Ensuring safety and security of food for improving the nutrition status is not a job of a single body. Coordination of the work of multiple actors is needed for the ecosystem, say stakeholders.

Both policymaking bodies and implementing authorities need to work collaboratively to uplift the people’s nutrition status, they noted at a roundtable held in the capital on Saturday. 

The event, titled “Creating nutrition vital city: Role of multisectoral platforms”, was jointly organised by Syngenta Foundation for Sustainable Agriculture (SFSA), a Swiss-based non-profit international development organisation, and the country’s leading business newspaper The Business Standard. 

Md Farhad Zamil, country director of SFSA Bangladesh, said better coordination between the city corporation authorities and food safety authorities can bring about a major change in ensuring food safety. 

Dr Hasan Shahriar Kabir, director general of Bangladesh National Nutrition Council, said there should be nutritional plans in urban slums to address the nutritional status in urban areas. 

“We already have some programmes that we need to expedite,” he stated, adding that nutrition is not about food; actually, it is a complete package of life. 

Abdul Kayoum Sarkar, chairman of Bangladesh Food Safety Authority, in his comments said there are around 18 organisations that have been working on safe and nutritious food. 

“But we have now taken initiatives to bring all the organisations on a single platform and enhance coordination among them,” he said. 

Talking about city dwellers’ food vulnerable situation, Abdul Kayoum Sarkar said “Generally, city people play a role of consumers, not producers. So, if food gets contaminated in the supply chain, it is quite tough to make it safe again at the consumer end.” 

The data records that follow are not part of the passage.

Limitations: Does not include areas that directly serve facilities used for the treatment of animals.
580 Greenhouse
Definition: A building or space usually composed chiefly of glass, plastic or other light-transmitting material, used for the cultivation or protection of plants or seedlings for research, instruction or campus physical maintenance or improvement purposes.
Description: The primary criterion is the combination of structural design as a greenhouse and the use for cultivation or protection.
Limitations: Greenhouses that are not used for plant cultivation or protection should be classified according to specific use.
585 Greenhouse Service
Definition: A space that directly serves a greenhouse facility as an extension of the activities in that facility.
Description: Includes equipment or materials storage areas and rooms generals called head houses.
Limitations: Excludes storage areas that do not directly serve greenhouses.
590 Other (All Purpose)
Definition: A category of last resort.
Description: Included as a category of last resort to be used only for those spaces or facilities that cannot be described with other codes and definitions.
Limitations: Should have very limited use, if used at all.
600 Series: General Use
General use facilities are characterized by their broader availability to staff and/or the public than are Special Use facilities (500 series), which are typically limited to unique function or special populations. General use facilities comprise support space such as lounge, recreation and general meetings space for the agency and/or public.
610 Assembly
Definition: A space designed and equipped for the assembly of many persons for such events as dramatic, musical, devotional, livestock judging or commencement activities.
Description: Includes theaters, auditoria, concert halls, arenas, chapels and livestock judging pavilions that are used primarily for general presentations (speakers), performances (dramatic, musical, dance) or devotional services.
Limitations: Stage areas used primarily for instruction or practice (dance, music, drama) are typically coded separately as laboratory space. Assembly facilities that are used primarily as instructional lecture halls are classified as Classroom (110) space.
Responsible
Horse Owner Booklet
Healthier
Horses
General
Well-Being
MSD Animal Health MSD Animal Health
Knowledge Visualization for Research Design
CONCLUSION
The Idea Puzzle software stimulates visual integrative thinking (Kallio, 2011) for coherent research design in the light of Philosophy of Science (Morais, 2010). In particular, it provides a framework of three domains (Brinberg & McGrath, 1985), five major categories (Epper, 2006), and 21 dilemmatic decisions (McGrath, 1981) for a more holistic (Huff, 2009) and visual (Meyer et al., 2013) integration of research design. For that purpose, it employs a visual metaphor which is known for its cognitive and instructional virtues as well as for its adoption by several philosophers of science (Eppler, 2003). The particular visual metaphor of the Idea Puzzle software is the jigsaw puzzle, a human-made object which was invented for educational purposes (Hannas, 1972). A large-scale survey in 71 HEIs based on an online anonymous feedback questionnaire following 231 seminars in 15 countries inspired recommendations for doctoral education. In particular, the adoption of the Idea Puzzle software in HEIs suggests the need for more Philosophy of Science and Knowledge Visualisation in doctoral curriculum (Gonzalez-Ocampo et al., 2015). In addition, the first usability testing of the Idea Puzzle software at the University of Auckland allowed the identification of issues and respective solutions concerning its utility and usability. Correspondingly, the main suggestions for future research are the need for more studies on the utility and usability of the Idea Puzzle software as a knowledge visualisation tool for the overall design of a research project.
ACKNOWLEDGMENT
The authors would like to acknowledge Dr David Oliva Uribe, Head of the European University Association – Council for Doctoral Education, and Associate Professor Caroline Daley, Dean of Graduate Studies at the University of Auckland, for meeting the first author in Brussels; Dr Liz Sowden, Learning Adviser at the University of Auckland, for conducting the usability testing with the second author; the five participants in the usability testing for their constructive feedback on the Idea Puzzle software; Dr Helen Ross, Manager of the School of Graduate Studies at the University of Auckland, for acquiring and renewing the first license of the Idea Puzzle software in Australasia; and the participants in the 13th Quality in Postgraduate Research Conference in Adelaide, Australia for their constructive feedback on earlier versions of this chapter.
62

Recommending making the food supply chain shorter and simpler, he said, “In European countries, food and agricultural products directly come to markets or shops from producers. But, here in Bangladesh, we have multi-layers in the supply chain, which chain needs to be shortened.”  

The roundtable is part of the Swiss Agency for Development and Cooperation’s “Nutrition in City Ecosystems” project, which was initiated in Bangladesh in August 2021. 

Helen Prytherch, head of Health System Unit of Swiss TPH, made a presentation briefing the project. 

Presenting a keynote at the roundtable, Hamidul Haque Khan, chief executive officer of HK Consulting, said the degree of malnutrition among urban dwellers is more severe than in their rural counterparts. 

“If you live in a city, you turn right or left in stores, be it in a super shop or a small vendor shop. You end up with what you find on the shelves,” he said. 

“We, all inhabitants of cities, are either helpless or vulnerable.”  

Talking about the role of multi-sectoral platforms in creating a nutrition vital city, Hamidul Haque Khan said all stakeholders in society have their own strengths and weaknesses. 

“We have to tap those strengths and create collaboration among all the stakeholders,” he added. 

Authorities such as the Ministry of Food, Directorate of Food, Ministry of Social Welfare, Ministry of Women and Children Affairs and Ministry of Commerce are key stakeholders responsible for making healthy diets affordable. 

Recommending the way out for nutrition vital cities, he said collaboration among government ministries and agencies is a must for developing a policy framework for an urban food system.

Speaking as a panellist, Khondakar Golam Moazzem, research director of the Centre for Policy Dialogue, said since Bangladesh is graduating to a developing country, it also needs to have a transition in terms of food intake from the food security and safety point of view.

Regarding stakeholders’ coordination, he suggested that the food and agriculture ministries also coordinate with local and international non-governmental organisations. 

The United Nations’ Food and Agriculture Organization (FAO) is working on the Dhaka food system project to develop the capital’s food agenda 2041 by mapping the city’s food system and challenges.  

Xavier Bouan, senior technical adviser (Food System) at FAOBD, said it does not belong to one ministry or organisation, but rather multiple stakeholders are engaged in the chain.   

Md Abdul Wadud, executive director at the Bangladesh Institute of Research and Training on Applied Nutrition of the Ministry of Agriculture, said that despite self-sufficiency in all sorts of food except milk, favourability is an issue for nutrition. 

“The government, however, is trying to cover this by its safety net programme, which is also not enough to cover all the people,” he said. 

Md Shahid Uddin Akbar, chief executive director of Bangladesh Institute of ICT in Development, said there are complexities in the ecosystem behind ensuring a nutrition diet. 

“We need to change the ecosystem with the behaviour and adoption of a healthy lifestyle,” he also said. 

Among others, SB Naseem, managing director of Winall Hitcech Seed BD Ltd; Dr Khaleda Islam, director of the Institute of Nutrition and Food Science at the University of Dhaka and Md Eyamin, staff correspondent of The Business Standard, spoke at the programme.